Но вдруг зажигательная бомба угодила в вагон со снарядами. Вагон загорелся, и снаряды стали взрываться.
Тогда часовой крикнул нам, чтобы мы бежали скорее подальше от поезда, потому что сейчас взорвется весь эшелон. Сам он не уходил с поста и продолжал стрелять по самолетам.
Люди выскочили из вагонов и побежали в поле. Тяжелые спелые колосья ржи хлестали нас по лицу.
Мы бежали рядом — я и Лена. За нами бежали наши мамы.
А вокруг свистели и тюкались о землю пули.
Над нами коршунами вились самолеты с фашистскими знаками на крыльях и расстреливали из пулеметов бегущих людей.
Вдруг я увидал прямо над своей головой большой фашистский знак. Словно огромный черный паук, закрыл он собою почти все небо.
Я испугался и оглянулся на маму. В ту же секунду над нами раздался пронзительный свист.
Больше я ничего не помню, потому что упал и потерял сознание.
Когда я очнулся, возле меня сидела лишь испуганная, заплаканная Лена.
В том месте, по которому только что бежали наши мамы, зияла огромная черная яма.
Долго потом ползали мы с Леной по яме — искали. Лена плакала и все звала:
— Мамочка, мама, где же ты, моя мамочка?..
Я нашел кусочек пестрой косынки, которую носила ее мама. А от моей мамы не осталось даже этого…
Мишка всхлипнул и всем телом прижался ко мне.
— А дальше что? — прошептал он.
— А дальше… Мы и не заметили, как наступила ночь. Просидели всю ночь во ржи, а утром пошли на станцию. Пришли — а там ничего уже нет. Поезд наш и эшелон со снарядами сгорели… Людей погибло много.
— А тот красноармеец?..
— Погиб тоже… Ведь он стоял на посту и вместе с другими красноармейцами до конца защищал свой эшелон.
Мишка помолчал немного, задумчиво посмотрел на огонь вечной славы — и взволнованно потребовал:
— Ну рассказывай же, папка… Что было потом?
— Потом Советская Армия разгромила фашистов и прогнала их с нашей земли. И во многих городах загорелся огонь вечной славы. Смотрят на него люди и вспоминают тех, кто погиб смертью храбрых, защищая нашу Родину, нашу свободу, наших детей… И еще, Мишук, для того горит этот огонь, чтобы никогда больше не было на нашей земле никаких войн.
Всю дорогу домой Мишка молчал.
И только когда укладывался спать, подозвал меня, внимательно посмотрел в глаза и сказал серьезно:
— Знаешь что, папка? Давай лучше поедем к маме не послезавтра, а завтра.

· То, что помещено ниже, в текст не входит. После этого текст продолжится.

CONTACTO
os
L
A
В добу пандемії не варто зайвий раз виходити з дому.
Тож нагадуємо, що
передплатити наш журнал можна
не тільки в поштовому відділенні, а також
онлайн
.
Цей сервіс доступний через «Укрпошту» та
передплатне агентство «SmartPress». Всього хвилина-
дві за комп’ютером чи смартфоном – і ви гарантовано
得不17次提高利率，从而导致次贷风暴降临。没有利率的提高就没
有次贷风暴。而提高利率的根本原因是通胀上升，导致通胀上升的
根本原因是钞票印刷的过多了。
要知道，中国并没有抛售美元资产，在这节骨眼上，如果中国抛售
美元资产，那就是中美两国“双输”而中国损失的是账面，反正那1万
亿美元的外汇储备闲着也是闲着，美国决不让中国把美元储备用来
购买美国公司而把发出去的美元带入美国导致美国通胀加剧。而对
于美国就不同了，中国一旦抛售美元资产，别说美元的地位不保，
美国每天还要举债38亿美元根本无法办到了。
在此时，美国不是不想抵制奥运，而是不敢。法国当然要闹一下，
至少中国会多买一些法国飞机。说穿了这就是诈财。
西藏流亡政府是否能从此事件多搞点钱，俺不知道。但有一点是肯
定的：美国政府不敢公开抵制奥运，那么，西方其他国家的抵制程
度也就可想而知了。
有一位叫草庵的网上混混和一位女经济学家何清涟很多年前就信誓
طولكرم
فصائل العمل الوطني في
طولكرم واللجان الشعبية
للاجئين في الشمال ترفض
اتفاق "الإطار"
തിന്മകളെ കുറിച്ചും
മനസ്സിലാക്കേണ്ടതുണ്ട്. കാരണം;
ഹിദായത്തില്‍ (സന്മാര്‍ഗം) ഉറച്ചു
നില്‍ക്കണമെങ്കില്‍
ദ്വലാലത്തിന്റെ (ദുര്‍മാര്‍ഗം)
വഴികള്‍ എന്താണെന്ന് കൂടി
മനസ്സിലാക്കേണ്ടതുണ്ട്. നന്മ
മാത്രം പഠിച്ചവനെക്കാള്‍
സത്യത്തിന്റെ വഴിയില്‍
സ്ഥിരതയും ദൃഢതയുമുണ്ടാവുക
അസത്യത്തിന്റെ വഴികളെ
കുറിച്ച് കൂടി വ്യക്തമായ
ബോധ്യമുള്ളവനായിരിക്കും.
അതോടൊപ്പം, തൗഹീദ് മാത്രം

Я и сам крепко соскучился о Лене и сразу согласился.
Поезд отправляется вечером, и с утра мы с Мишкой в последний раз пришли к морю.
Я сижу на большом камне-валуне, а Мишка бегает по берегу и собирается в дорогу. Он разыскивает ракушки, цветные камешки и складывает их в мою походную сумку.
Вокруг — тишина. У моих ног лениво вздыхают прозрачные теплые волны. Где-то вдали плещутся на легком ветерке алые флаги кораблей. Они как-то неожиданно — почти сказочно — то появляются, то исчезают за синей кромкой горизонта.
Я думаю о бедовой рыжей Томке с зелеными глазами, о спокойной неповоротливой Рите, о Павлике, о своем Мишке. Какими они вырастут? Все ли станут настоящими людьми?
Я до того задумался, что не заметил, как мой Мишук наполнил сумку всякой всячиной.
— Что же ты, дружок? Весь берег с собой забрать хочешь?
Мишка испуганно посмотрел на меня и удрученно спросил:
— А что, папка, высыпать будешь, да?
В глазах его было столько неподдельной тревоги и в то же время надежды, что я не решился его огорчить и сказал:
— Нет, Мишук, ты не беспокойся. Высыпать я ничего не буду.
Мишка очень обрадовался и — пока я не передумал — поспешил застегнуть на сумке ремешки.
Взвалил я ее себе на плечи, и, довольные друг другом, зашагали мы к дому.
Первым делом позвали Полину, Риту, Павлика и Томку — устроили прощальный банкет.
За столом было весело и шумно. Полина вскипятила чай, и мы пили его с печеньем, конфетами и пряниками, которые прислала нам Лена.
Потом стали мы с Мишкой укладывать чемодан. Кипарисовую шишку уложили, морские камешки, лепестки магнолии.
И хотя от засушенной стрекозы остались одни крылышки, Мишка все равно аккуратно спрятал их в жестяную коробку.